For most travelers on busy state Route 35/37, our brook is of little interest or importance. However, to the village of South Waterford, a cluster of 30 buildings that lie on either bank of this stony rill, it has served as a source of life and vitality throughout much of history. Landforms here were carved into the granite bedrock as a much larger ice age watercourse scoured out a valley between Bear and Hawk Mountains to the east and Mount Tire’m and Stanwood Mountain to the west. Native Americans gathered along its banks to fish and camp. Eighteenth century settlers were drawn to the environs for a source of fresh water and power to produce lumber and flour essential to survival. Nineteenth century industrialists, before and after the Civil War, earned their livelihoods by producing both commercial and consumer goods traded locally and in cities such as Portland and Boston.
Even to many current village residents, such a small stream is unimportant in the scheme of life — nothing more than a source of loud noise during the spring freshet. However, to the fisherman it is a source of recreation and food. To the naturalist it is a source of inspiration, a place to walk in nature, to view birds or take photographs. It remains a regional resource as a source of water for Bear Pond and Bear River, which feed Long Lake. The water from our City Brook is a source of potable water for several million Portland area residents when it enters Sebago Lake.

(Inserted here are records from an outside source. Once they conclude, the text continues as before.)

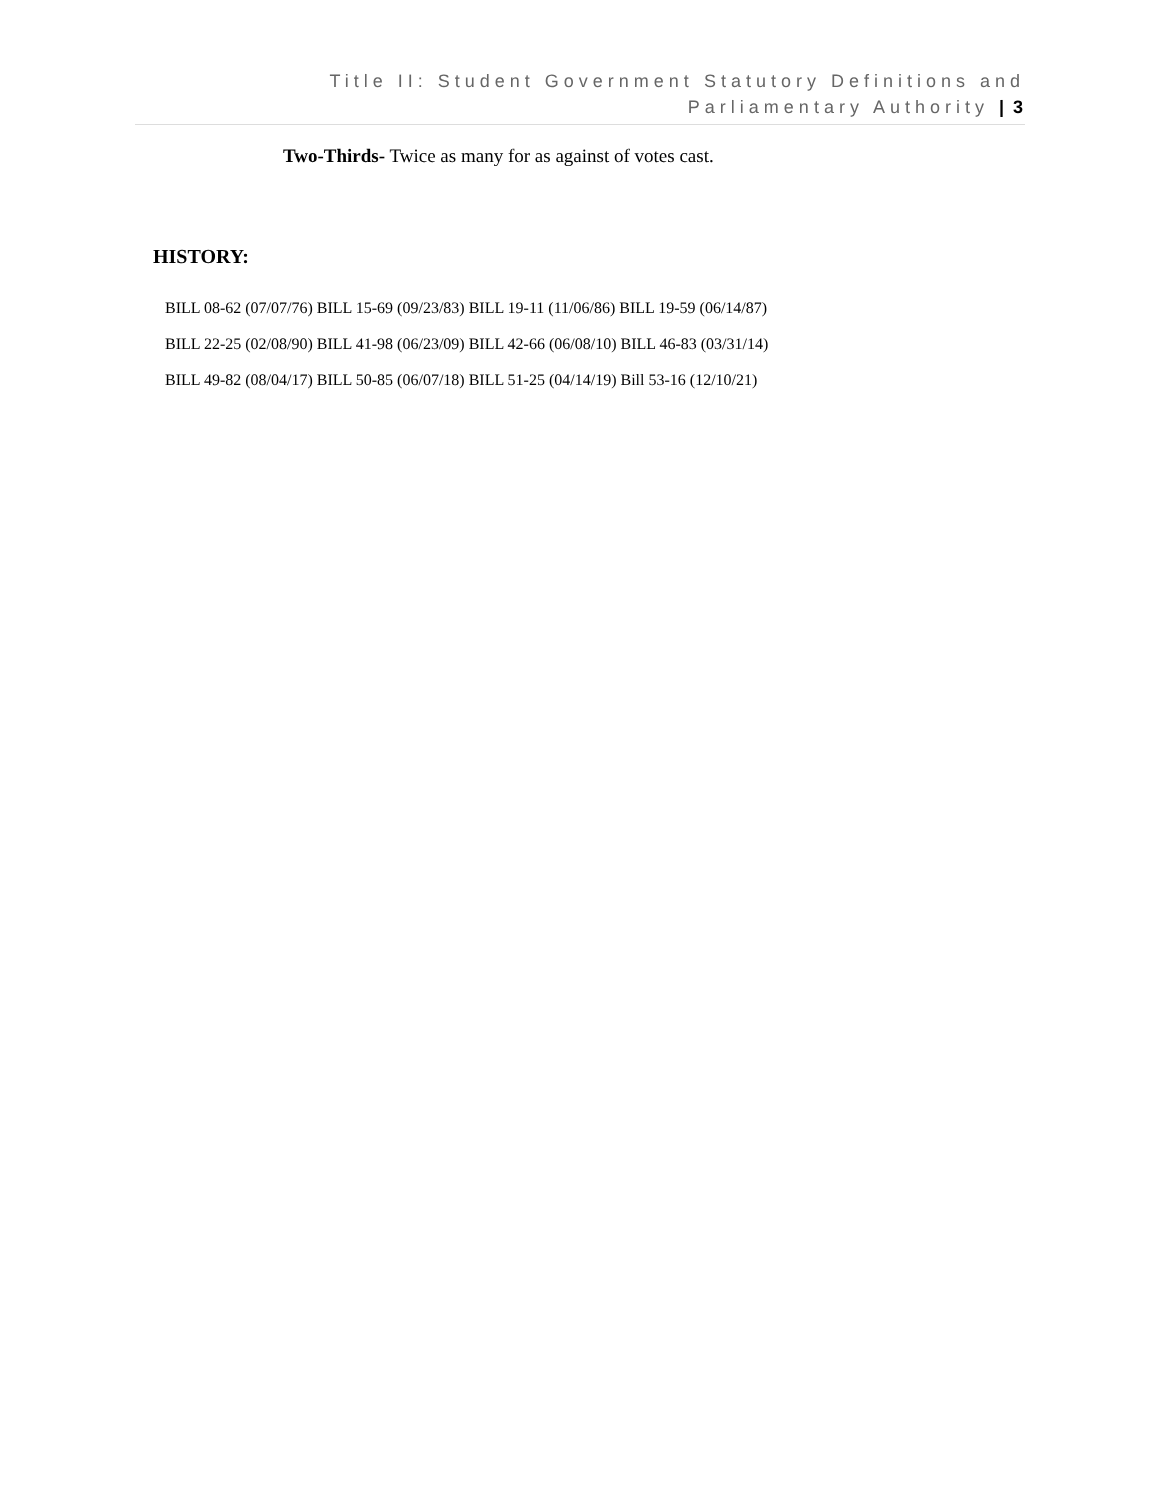Title II: Student Government Statutory Definitions and
Parliamentary Authority | 3
Two-Thirds- Twice as many for as against of votes cast.
HISTORY:
BILL 08-62 (07/07/76) BILL 15-69 (09/23/83) BILL 19-11 (11/06/86) BILL 19-59 (06/14/87)
BILL 22-25 (02/08/90) BILL 41-98 (06/23/09) BILL 42-66 (06/08/10) BILL 46-83 (03/31/14)
BILL 49-82 (08/04/17) BILL 50-85 (06/07/18) BILL 51-25 (04/14/19) Bill 53-16 (12/10/21)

The age of industrial prosperity is now long gone, victim to growth of large manufacturing plants, which required more powerful rivers, and many other economic changes since the 1870s. Back then, South Waterford was dubbed “Waterford City,” for the noise and bustle brought to the town by nine mills and many supporting shops lining the brook. Invisible to today’s busy passersby are remnants of a past industrial heyday: a large concrete and split stone ruin on the access road to Keoka’s modern dam; two-story stonework that served as the foundation for a 19th century bucket mill; and a simple shingled mill building atop a 1797 stone dam beside the town’s last rustic stone bridge. Further exploration may reveal lost foundations beneath the water surface, a 36” rusty circular saw blade, burnt remains of the Waterford Corn Shop, or an earthen dam long overgrown by bushes and brambles — all vestigial remains of human endeavor of historical interest.
Also of value are the natural ecosystems observed along the water course. There is a littered alluvial plane where Keoka fingered its way south to a lower dam, before the new one was built in the 1950s. South of Back Street lies a wet meadow that reduces potential damaging effects of annual freshets. Just north of Bear Pond, where City Brook merges with Mutiny and Scoggins Brooks, lies a deep gap gouged out of a glacial moraine as melt water engorged the Brook into a raging river 15,000 years ago. The Brook serves as the marshy wetland home of fish, birds and mammals. Such a short stream can teach everyone who allows the time many lessons about our ecology systems: how they work and how they were born.
It is appropriate to begin this study with a quote from American philosopher, existentialist Ralph Waldo Emerson (1802-1882), whose life spanned early days of village settlement and the denouement of its industrial zenith. Emerson spent much of his boyhood visiting his three aunts who lived in Waterford. He likely honed his naturalistic views while exploring City Brook or Mutiny Brook near Aunt Mary Moody Emerson’s home, Elm Vale, which was located across from the cemetery of the same name on Sweden Road.